| WHAT TO PRODUCE |
Your answer should consist only of the lines below from the one with "343 456 324Z" through the one with "732 1194 700Z", copied exactly.

Stored items:
##############################

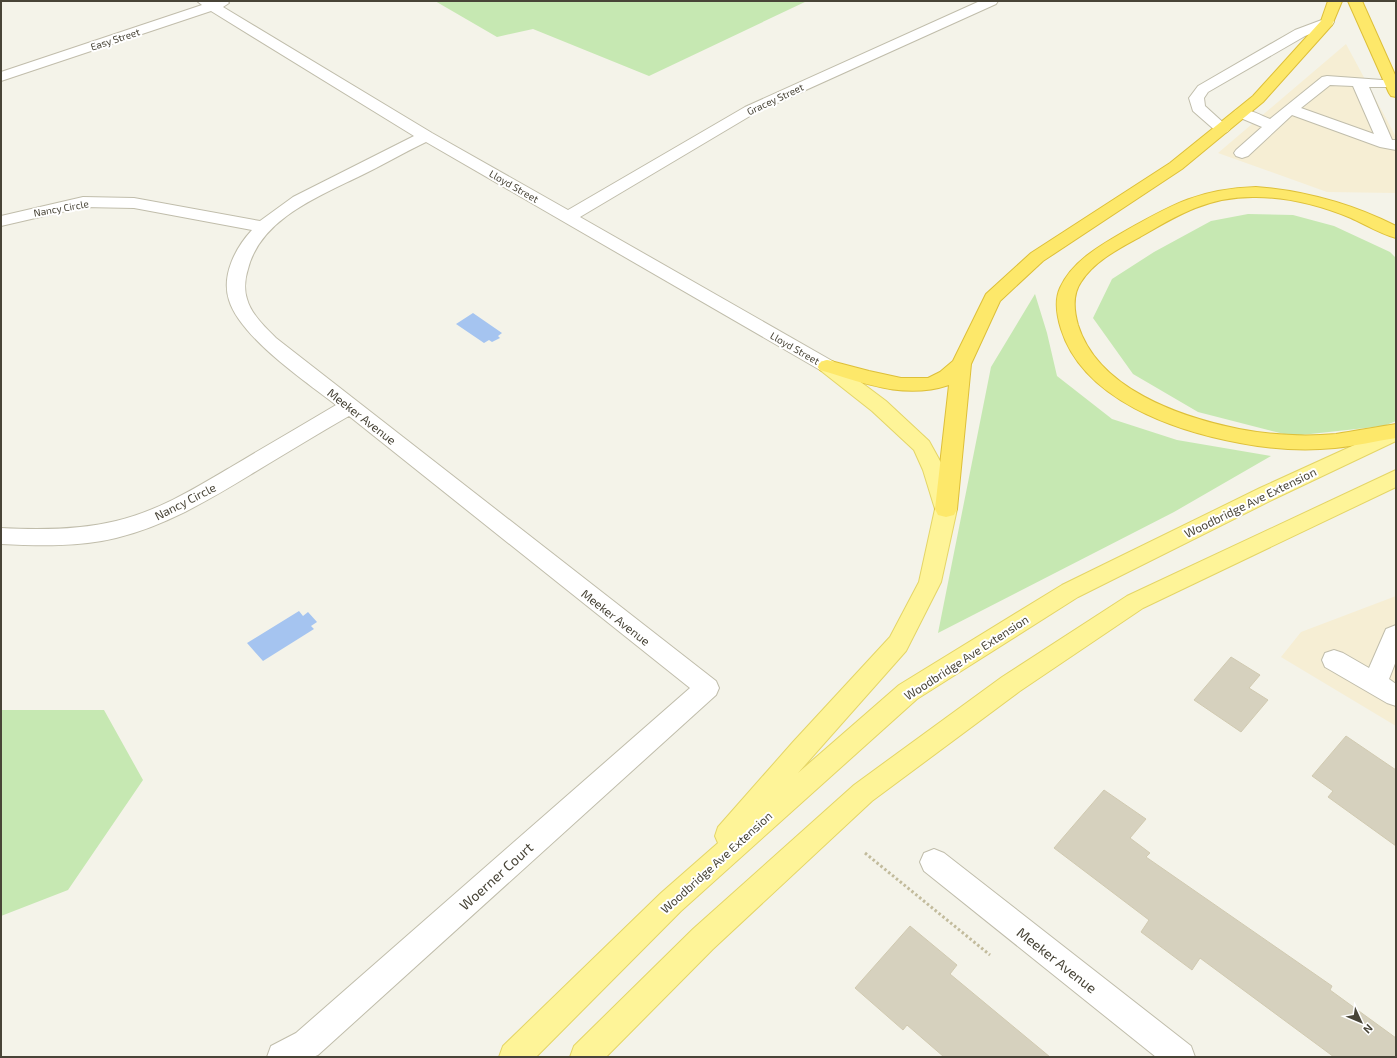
<svg xmlns="http://www.w3.org/2000/svg" width="1397" height="1058" font-family="'Exo 2',sans-serif">
<rect width="100%" height="100%" fill="#f4f3e9"/>
<path fill="#f6eed4" d="M1346 44 1396 137V193L1327 192 1218 153Z
M1396 596V726L1281 657 1301 632Z"/>
<path fill="#c6e8b2" d="M435 1H807L649 76 533 29 497 37Z
M1248 214 1293 215 1334 226 1390 252 1396 258V421L1384 426 1292 436 1198 412 1133 374 1093 318 1112 279 1154 252 1211 221Z
M1035 294 1047 333 1057 376 1112 419 1177 440 1271 456 1174 512 938 633 991 367Z
M1 710H104L143 780 68 890 1 916Z"/>
<path fill="#a5c4f0" d="M473 313 502 333 498 336 500 338 492 342 489 340 484 343 456 324Z
M299 611 303 616 308 612 317 622 311 626 314 629 263 661 247 643Z"/>
<path fill="#d6d1be" stroke="#d1cab1" d="M1231 657 1260 675 1249 688 1268 700 1241 732 1194 700Z
M1346 736 1396 770V846L1328 797 1333 791 1312 776Z
M1104 790 1146 819 1130 838 1150 853 1146 857 1332 986 1330 990 1396 1038V1057H1334L1200 958 1192 970 1141 932 1149 920 1054 848Z
M910 926 957 965 950 974 1050 1057H944L907 1025 903 1030 855 988Z"/>
<g fill="none" stroke-linecap="round" stroke-linejoin="round">
<defs>
<path id="minor" d="M197 1H227L229 3 223 7 432 133 568 210 745 107 980 1H998L996 4 755 113 580 217 834 362 837 366 834 370 827 372 820 370 426 142C403 153 381 166 358 177 317 197 260 220 248 269 245 278 244 290 247 299 251 314 265 327 276 338L716 681 719 688 716 695 318 1055 313 1057H267L271 1046 296 1033 690 688 349 416C316 435 283 455 250 475 207 501 165 526 116 538 79 547 39 546 1 544V528C38 530 80 530 116 521 158 511 194 489 231 467 266 446 301 426 336 405 305 381 240 337 229 300 221 275 236 247 252 230L134 208 83 207 1 226V216L83 197 134 198 260 221 293 197 414 136 211 11 1 81V72L202 5Z
M1327 18 1332 19 1334 22 1332 25 1305 36 1208 92 1204 98 1205 106 1227 126 1230 129 1227 132 1222 134 1217 132 1193 111 1189 98 1198 86 1295 30Z
M1327 76 1396 81V87H1369L1392 140H1396V150L1380 147 1292 115 1248 156 1242 158 1236 156 1234 153 1236 150 1262 127 1236 116 1233 113 1236 110C1247 107 1259 115 1270 119L1322 77ZM1330 85 1353 86 1374 134 1301 108Z
M1396 625V661L1389 679 1396 684V706L1387 703 1325 667 1322 660 1325 653 1334 650 1343 653 1369 668 1386 629Z
M934 849 944 853 1191 1046 1195 1057H1156L924 871 920 862 924 853Z"/>
<path id="major" d="M827 360 834 362 886 401 929 441 945 470 957 509 941 582 906 651 798 773 899 685 1062 585 1260 488 1396 426V441L1276 498 1078 597 917 699 681 911 536 1057H499L503 1046 661 893 718 843 715 836 718 827 793 742 890 637 919 582 935 509 923 470 914 450 872 411 820 370 817 366 820 362Z
M1396 470V487L1143 608 1020 691 872 801 713 949 606 1057H570L574 1046 693 929 854 785 1002 677 1127 596Z"/>
<path id="highway" d="M1328 1H1342L1332 25 1263 102 1182 169 1043 261 1000 301 971 364 957 509 954 515 946 517 938 515 935 509 949 385C904 400 864 383 820 370L817 366 820 362 827 360 869 371 901 378H928L940 372 953 361 986 294 1031 253 1170 163 1253 96 1321 21Z
M1348 1H1362L1396 77V97L1391 96 1389 93Z
M1256 187C1306 191 1352 204 1396 226V238C1381 234 1366 225 1351 218 1322 206 1289 197 1256 197 1210 196 1179 214 1140 237 1120 248 1094 261 1081 282 1072 295 1074 311 1078 325 1098 389 1180 417 1239 429 1270 435 1304 437 1336 434 1356 431 1376 427 1396 424V438C1376 441 1355 446 1335 448 1304 451 1271 449 1240 443 1175 431 1083 400 1061 329 1057 316 1054 301 1060 288 1072 261 1101 245 1125 231 1173 204 1199 189 1256 187Z"/>
</defs>
<use href="#minor" stroke="#c0bdab" stroke-width="2"/>
<use href="#major" stroke="#e4d567" stroke-width="2"/>
<use href="#highway" stroke="#ddbf39" stroke-width="2"/>
<path stroke="#c2bb9c" stroke-width="3" stroke-dasharray="2.5 2.5" stroke-linecap="butt" d="M865 853 990 955"/>
<use href="#minor" fill="#fff" fill-rule="evenodd"/>
<use href="#major" fill="#fef498" fill-rule="evenodd"/>
<use href="#highway" fill="#fde86a" fill-rule="evenodd"/>
</g>
<g text-anchor="middle" dominant-baseline="central" stroke-width="4" stroke-linejoin="round" paint-order="stroke">
<g font-size="10" fill="#484437" stroke="#fff">
<text transform="translate(115 39) rotate(-18)">Easy Street</text>
<text transform="translate(775 99) rotate(-25)">Gracey Street</text>
<text transform="translate(514 186) rotate(30)">Lloyd Street</text>
<text transform="translate(61 208) rotate(-10)">Nancy Circle</text>
<text transform="translate(795 348) rotate(30)">Lloyd Street</text>
</g>
<g font-size="12" fill="#484437" stroke="#fff">
<text transform="translate(362 416) rotate(38)">Meeker Avenue</text>
<text transform="translate(185 501) rotate(-27)">Nancy Circle</text>
<text transform="translate(1250 502) rotate(-26)">Woodbridge Ave Extension</text>
<text transform="translate(616 617) rotate(38)">Meeker Avenue</text>
<text transform="translate(966 657) rotate(-33)">Woodbridge Ave Extension</text>
<text transform="translate(716 862) rotate(-42)">Woodbridge Ave Extension</text>
</g>
<g font-size="14" fill="#484437" stroke="#fff">
<text transform="translate(496 876) rotate(-42)">Woerner Court</text>
<text transform="translate(1057 960) rotate(38)">Meeker Avenue</text>
</g>
</g>
<rect width="1397" height="1058" fill="none" stroke="#484437" stroke-width="4"/>
<g transform="translate(1361 1022) rotate(134)" stroke="#ffffff" stroke-width="3" paint-order="stroke">
<path d="M0-3L7 15L0 10L-7 15Z" fill="#484437"/>
<text y="-6" font-size="11" font-weight="bold" text-anchor="middle" fill="#484437">N</text>
</g>
</svg>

##############################

| SOLUTION TO THIS EXERCISE |
<path fill="#a5c4f0" d="M473 313 502 333 498 336 500 338 492 342 489 340 484 343 456 324Z
M299 611 303 616 308 612 317 622 311 626 314 629 263 661 247 643Z"/>
<path fill="#d6d1be" stroke="#d1cab1" d="M1231 657 1260 675 1249 688 1268 700 1241 732 1194 700Z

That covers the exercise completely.